Lire Sade aide à comprendre d’où vient et ou va cette coutume. A ce titre, son Saint-Ange est autant de bon sens qu’absurde. De quoi ébranler la raison positive. Et le Divin Marquis la taquine. Plus même : il l’assassine de sa logique imparable et intenable. Il énonce des vérités indiscutables — tant la raison y est sourdement aussi imparable qu’inapplicable puisqu’elle ne possède pas la moindre place.
D’où sa littérature des trous noirs qui supposent — en deçà ou au-delà du rationnellement nommable — une puissance de l’innommable bien différente de toute mystique. Il la verbalise en l’installant dans les corps sexués. Ils sont autant d’objection au symbolique dans leurs silences, leurs cris de souffrance ou de jouissance.
Seul Artaud, après lui, a osé les reprendre. Il a compris que le toucher est intouchable par la littérature tant elle refuse le contradictoire. Et ce ne sont pas les énoncés oxymoriques qui pourraient combler ce vide sous prétexte de faire sauter la rationalité. Sade et Artaud ont donc quitté les naturalismes et les idéalismes. Seuls ils ont approché la sommation de tout dire. Leur littérature assomme philosophie, intellectualisme et rationalité.

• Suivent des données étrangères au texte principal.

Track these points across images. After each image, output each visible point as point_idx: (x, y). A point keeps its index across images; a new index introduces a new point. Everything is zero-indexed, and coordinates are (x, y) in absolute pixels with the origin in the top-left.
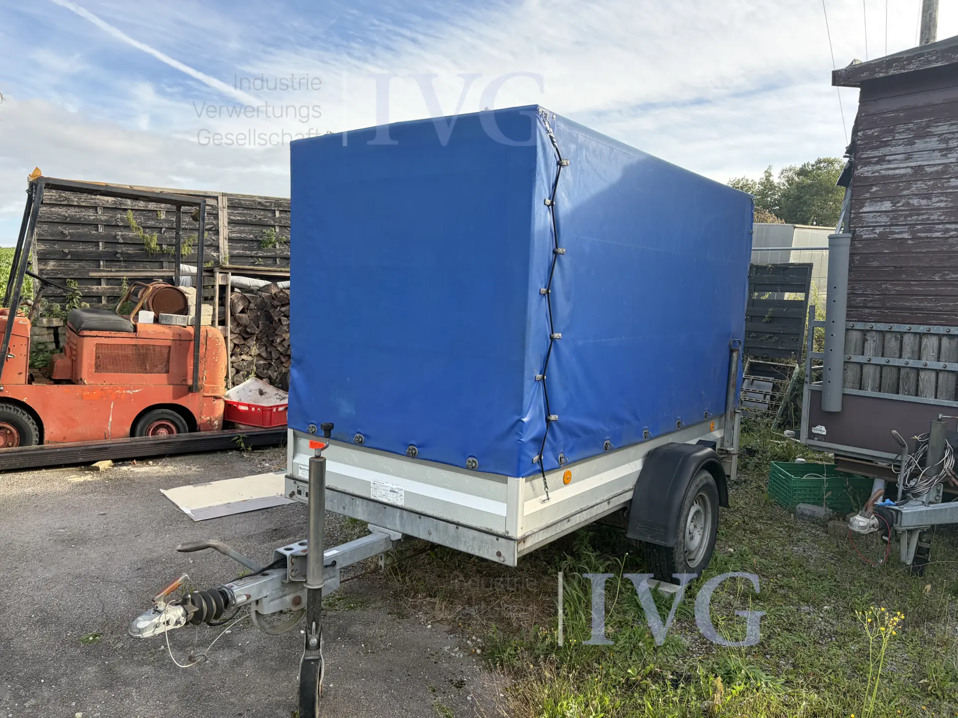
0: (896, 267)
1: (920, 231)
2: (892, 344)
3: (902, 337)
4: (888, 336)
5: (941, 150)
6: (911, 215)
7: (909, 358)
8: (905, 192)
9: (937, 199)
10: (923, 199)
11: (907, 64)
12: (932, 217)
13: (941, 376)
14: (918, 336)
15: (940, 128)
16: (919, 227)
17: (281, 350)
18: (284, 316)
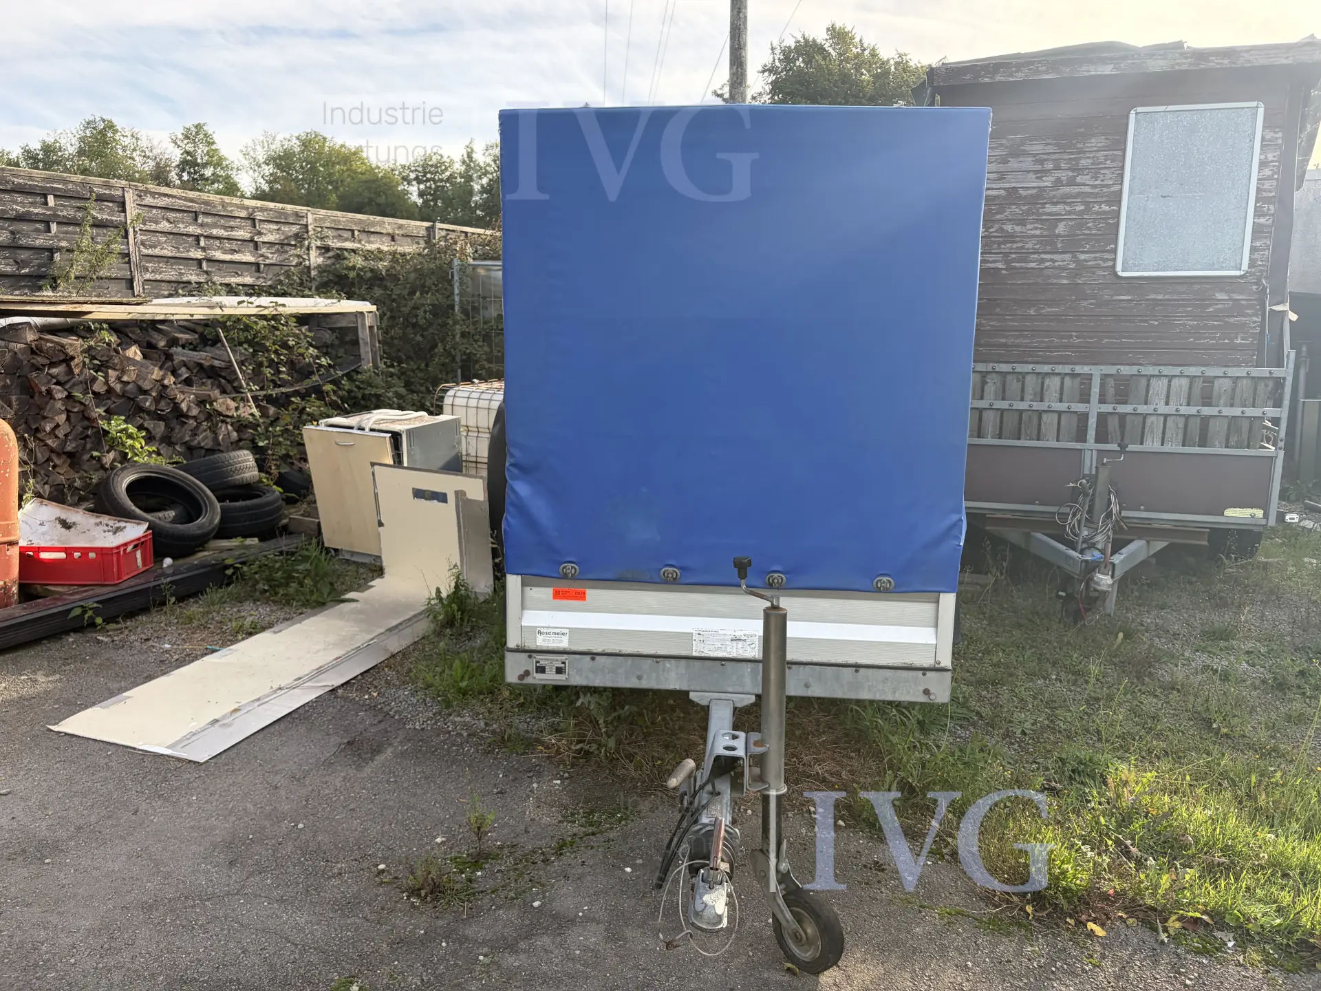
0: (989, 300)
1: (1014, 260)
2: (1013, 385)
3: (1024, 378)
4: (1009, 378)
5: (1036, 172)
6: (1005, 243)
7: (1031, 401)
8: (998, 217)
9: (1032, 226)
10: (1017, 225)
11: (1016, 72)
12: (1027, 246)
13: (1063, 417)
14: (1040, 377)
15: (1034, 147)
16: (1014, 256)
17: (54, 446)
18: (56, 384)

Leur défi reste insensé aux vues de nos connaissances et certitudes. Les figures de pensée, ils les ont concassées : un tout s’y dit en approche romanesque chez l’un, poétique chez l’autre. Dans l’alternance entre la froideur logique des développements philosophiques et la surchauffe sexuelle.

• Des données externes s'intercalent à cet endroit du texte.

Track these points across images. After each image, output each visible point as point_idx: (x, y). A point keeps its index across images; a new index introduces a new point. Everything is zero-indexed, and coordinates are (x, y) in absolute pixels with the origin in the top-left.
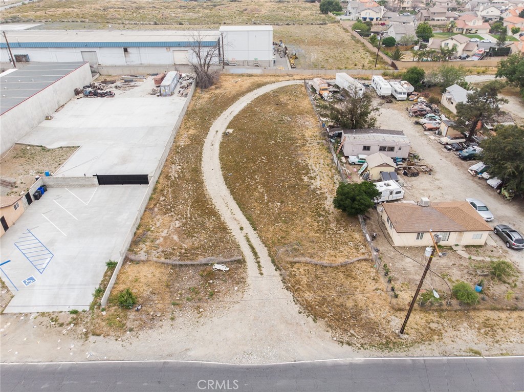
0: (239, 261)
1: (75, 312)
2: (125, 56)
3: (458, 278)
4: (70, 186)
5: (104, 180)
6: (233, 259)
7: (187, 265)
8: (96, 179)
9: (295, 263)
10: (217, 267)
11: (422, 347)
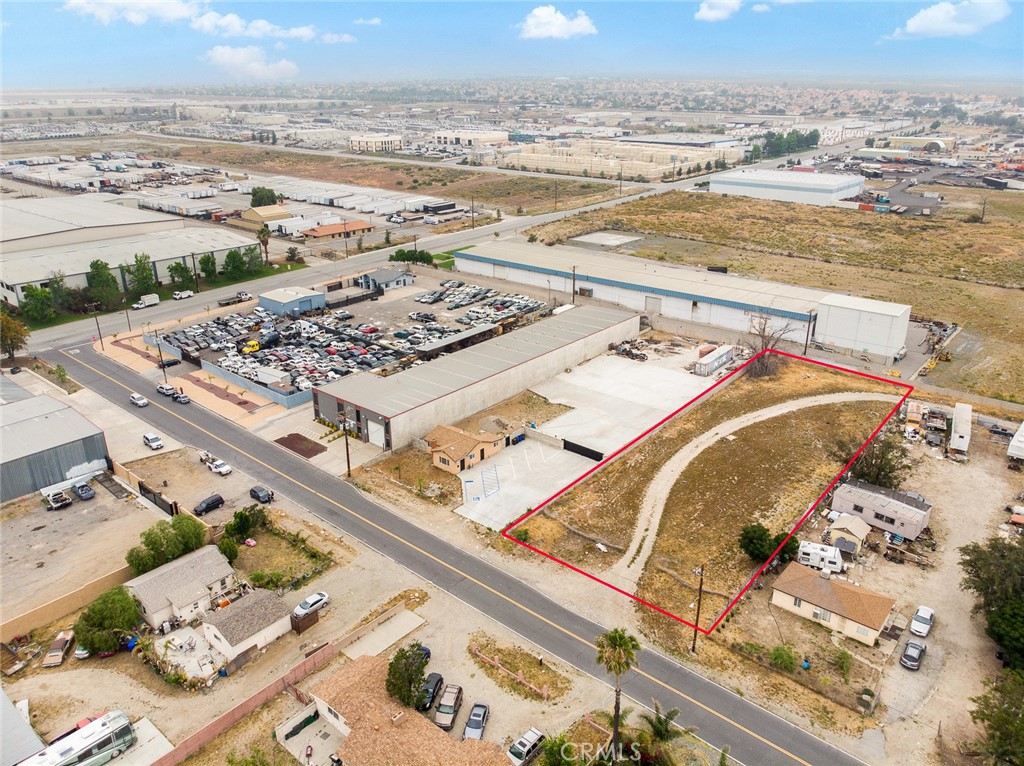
0: (620, 550)
1: (490, 529)
2: (690, 311)
4: (543, 442)
5: (569, 446)
6: (617, 547)
7: (579, 535)
8: (562, 443)
9: (662, 571)
10: (599, 546)
11: (699, 666)
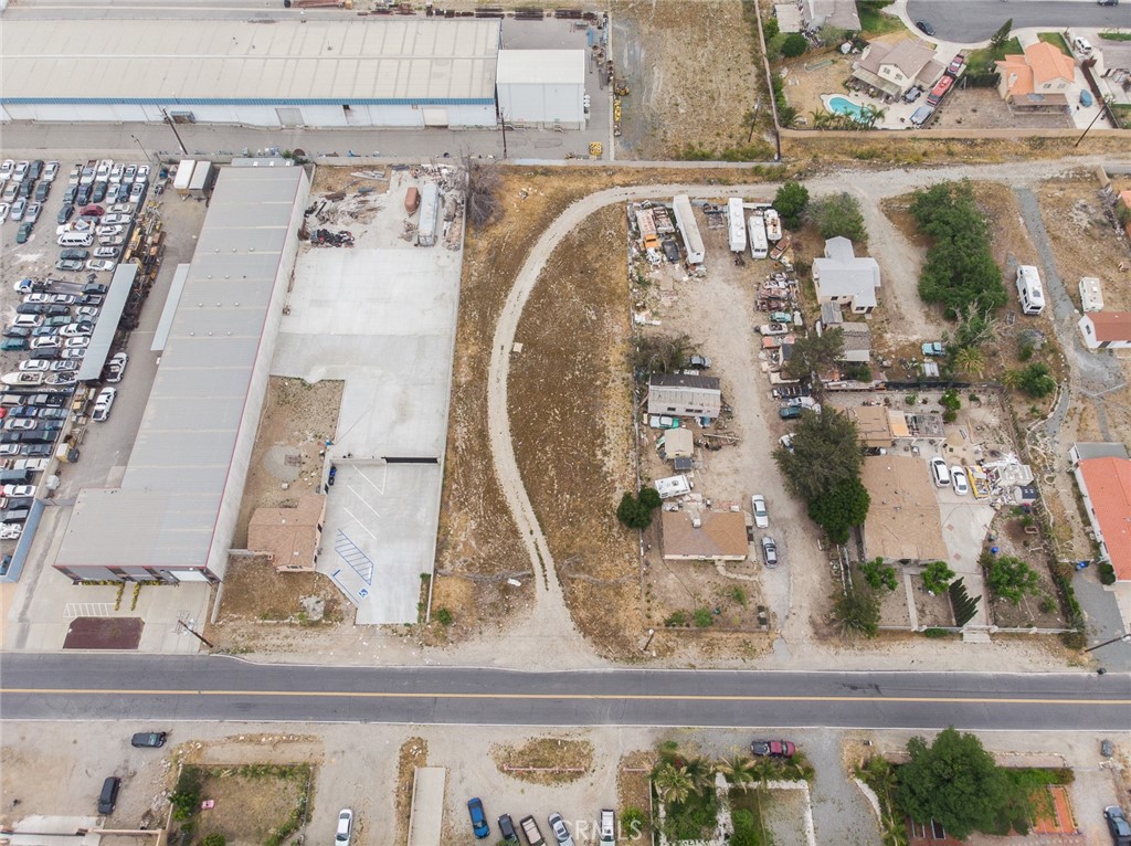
0: (529, 576)
1: (407, 625)
3: (707, 597)
4: (359, 465)
6: (524, 573)
7: (486, 579)
9: (576, 579)
10: (512, 582)
11: (656, 661)
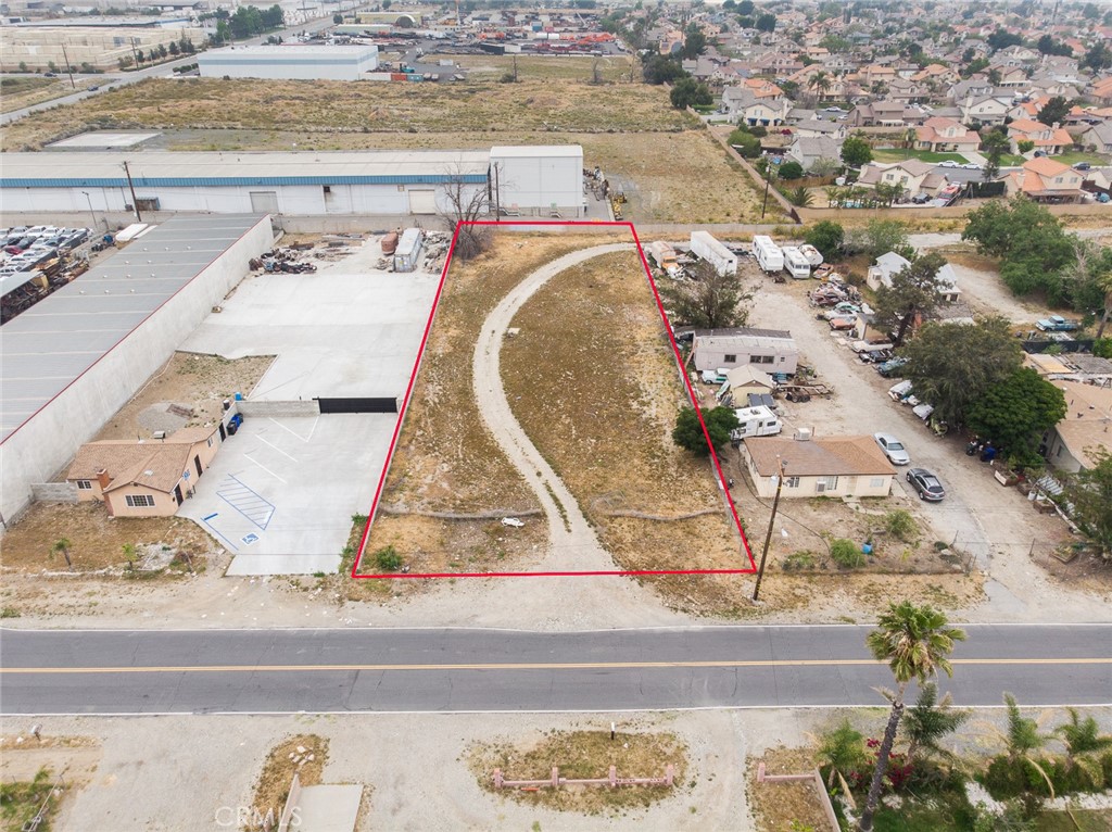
0: (537, 515)
1: (321, 575)
2: (326, 200)
3: (842, 537)
4: (277, 415)
5: (329, 406)
6: (529, 512)
7: (465, 519)
8: (317, 405)
9: (616, 517)
10: (508, 521)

C’est sans doute une épreuve terrible pour un lecteur. Mais les deux viennent l’aider plus que lui nuire entre l’excès de la fiction pornographique et la jouissance effervescente d’une langue incarnée par la glossolalie. Si une vérité existe, elle se dénude en de tels “toucher”. Le tout se dit par ces deux manières en quelque sorte négatives puisqu’elles annulent la possibilité de dire bien. Car — et Beckett le reprendra — il s’agit de “mal dire pour mieux dire”.
Dans de tels suspens, la pensée se surexcite par les propos pornographiques ou des termes au bord de l’aphasie. Le “tout” se jargonne pour que s’identifie la vérité totale de l’expérience littéraire là où Sade comme Artaud court-circuitent la pratique littérale.
Soudain, ce n’est plus le réel qui défie et défait la parole mais l’inverse. Le réel est rendu dans tes tourments contradictoires et destructeurs lancés au cœur même du corps et de la langue qui soudain ne sont plus antagonistes. Exit tout écho spectral. La littérature se refuse au miroir et pousse la pensée en un surgissement monstrueux qui la traverse, la tend, la suspend en divers coïts. L’être n’a plus rien à voir avec ce que rationalité et le moralisme font croire.
Pour parvenir au tout, il n’y a pas d’autre alternative. Sinon réduire qui nous sommes a l’être “savonné” de Prigent que son Chino renie et “corrige”. Contre l’imagerie naturalisée reste la machinerie imaginante des larrons de la littérature.
Exit l’insupportable loi des écrivains manipulateurs du monde dit « réel ». Sans cruauté du discours, les masques ne tombent pas. Il faut les utopies fabuleusement atroces, les bouffonneries et obscénités, les sexualisations exacerbées et le baragouin extravagant au bord de la psychose pour mettre à jour, plus que notre barbarie commune, notre propre “merde” (Artaud) en l’exposant au’delà des limites de la raison et de ses contrats sociaux.
Seul le délire verbal ou sexuel délivre des cauchemars de la rêverie. Penser revient à forcément frémir. Si la paix du monde est encore possible, c’est à ce prix. Dans le cas contraire, la destruction de l’espèce est assurée.
jean-paul gavard-perret
DAF Sade, Oeuvres, La Pléiade, 3 tomes, Gallimard, Paris, 2021.